0

I am trying to read tables from pdf file using camelot.

tables = camelot.read_pdf(file, pages = "1-end")

File "extract_data.py", line 88, in readpdftable tables = camelot.read_pdf(file, pages = "1-end") File "\Myapp\upload\myenv\Lib\site-packages\camelot\io.py", line 113, in read_pdf tables = p.parse( File "\Myapp\upload\myenv\Lib\site-packages\camelot\handlers.py", line 176, in parse t = parser.extract_tables( File "\Myapp\upload\myenv\Lib\site-packages\camelot\parsers\lattice.py", line 421, in extract_tables self.backend.convert(self.filename, self.imagename) File "Myapp\upload\myenv\Lib\site-packages\camelot\backends\ghostscript_backend.py", line 47, in convert ghostscript.Ghostscript(*gs_command) File "Myapp\upload\myenv\Lib\site-packages\ghostscript_init_.py", line 138, in Ghostscript return _Ghostscript(instance, args) File "\Myapp\upload\myenv\Lib\site-packages\ghostscript_init.py", line 69, in init rc = gs.init_with_args(instance, args) File "\Myapp\upload\myenv\Lib\site-packages\ghostscript_gsprint.py", line 262, in init_with_args c_argv = ArgArray(*argv)

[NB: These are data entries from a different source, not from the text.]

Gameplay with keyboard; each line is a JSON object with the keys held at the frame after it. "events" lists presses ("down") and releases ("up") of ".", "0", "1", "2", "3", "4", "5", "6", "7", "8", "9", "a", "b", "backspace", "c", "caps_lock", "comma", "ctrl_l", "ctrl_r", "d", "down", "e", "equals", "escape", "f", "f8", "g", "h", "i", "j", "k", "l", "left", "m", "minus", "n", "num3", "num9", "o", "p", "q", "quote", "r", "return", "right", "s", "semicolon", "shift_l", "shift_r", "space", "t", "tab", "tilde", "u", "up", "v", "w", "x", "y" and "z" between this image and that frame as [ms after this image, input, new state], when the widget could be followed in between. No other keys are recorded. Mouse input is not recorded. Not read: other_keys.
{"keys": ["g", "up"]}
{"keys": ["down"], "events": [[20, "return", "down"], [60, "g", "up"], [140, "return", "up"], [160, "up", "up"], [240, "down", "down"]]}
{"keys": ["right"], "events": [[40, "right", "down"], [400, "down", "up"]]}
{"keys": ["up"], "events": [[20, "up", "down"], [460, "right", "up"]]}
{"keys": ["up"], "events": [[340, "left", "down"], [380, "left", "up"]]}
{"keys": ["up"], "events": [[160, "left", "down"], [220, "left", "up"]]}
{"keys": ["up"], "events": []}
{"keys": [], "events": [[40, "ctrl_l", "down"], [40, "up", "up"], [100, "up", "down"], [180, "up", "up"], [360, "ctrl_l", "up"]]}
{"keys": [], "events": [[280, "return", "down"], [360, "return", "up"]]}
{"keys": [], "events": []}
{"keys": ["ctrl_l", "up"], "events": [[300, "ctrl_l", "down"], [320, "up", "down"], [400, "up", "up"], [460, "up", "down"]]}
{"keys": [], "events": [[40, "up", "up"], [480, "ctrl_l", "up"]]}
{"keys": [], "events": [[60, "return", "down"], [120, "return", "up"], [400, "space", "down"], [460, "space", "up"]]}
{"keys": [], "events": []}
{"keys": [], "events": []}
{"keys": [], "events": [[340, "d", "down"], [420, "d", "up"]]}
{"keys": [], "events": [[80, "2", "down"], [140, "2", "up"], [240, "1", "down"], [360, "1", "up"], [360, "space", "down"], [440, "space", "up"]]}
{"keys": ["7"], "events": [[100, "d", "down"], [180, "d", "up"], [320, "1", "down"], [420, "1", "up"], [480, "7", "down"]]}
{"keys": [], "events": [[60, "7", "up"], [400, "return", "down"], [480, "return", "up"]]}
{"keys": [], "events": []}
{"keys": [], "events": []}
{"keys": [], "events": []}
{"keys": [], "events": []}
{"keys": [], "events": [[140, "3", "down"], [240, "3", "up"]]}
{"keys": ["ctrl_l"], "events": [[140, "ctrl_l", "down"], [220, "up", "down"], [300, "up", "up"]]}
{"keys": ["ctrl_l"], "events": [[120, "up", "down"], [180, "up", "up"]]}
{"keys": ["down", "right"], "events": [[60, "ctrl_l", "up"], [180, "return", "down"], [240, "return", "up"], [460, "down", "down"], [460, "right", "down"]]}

TypeError: bytes or integer address expected instead of str instance


I converted file name to bytes:

file = bytes(file,'utf-8')
tables = camelot.read_pdf(file, pages = "1-end")

I get the below error:

File "\Myapp\upload\extract_data.py", line 88, in readpdftable tables = camelot.read_pdf(file, pages = "1-end") File "\Myapp\upload\myenv\Lib\site-packages\camelot\io.py", line 111, in read_pdf p = PDFHandler(filepath, pages=pages, password=password)
File "\Myapp\upload\myenv\Lib\site-packages\camelot\handlers.py", line 41, in init if not filepath.lower().endswith(".pdf"):

TypeError: endswith first arg must be bytes or a tuple of bytes, not str


The same code works fine in jupyter notebook inside anaconda without converting file name to bytes. But when I try to run the same code as .py the above problem arises.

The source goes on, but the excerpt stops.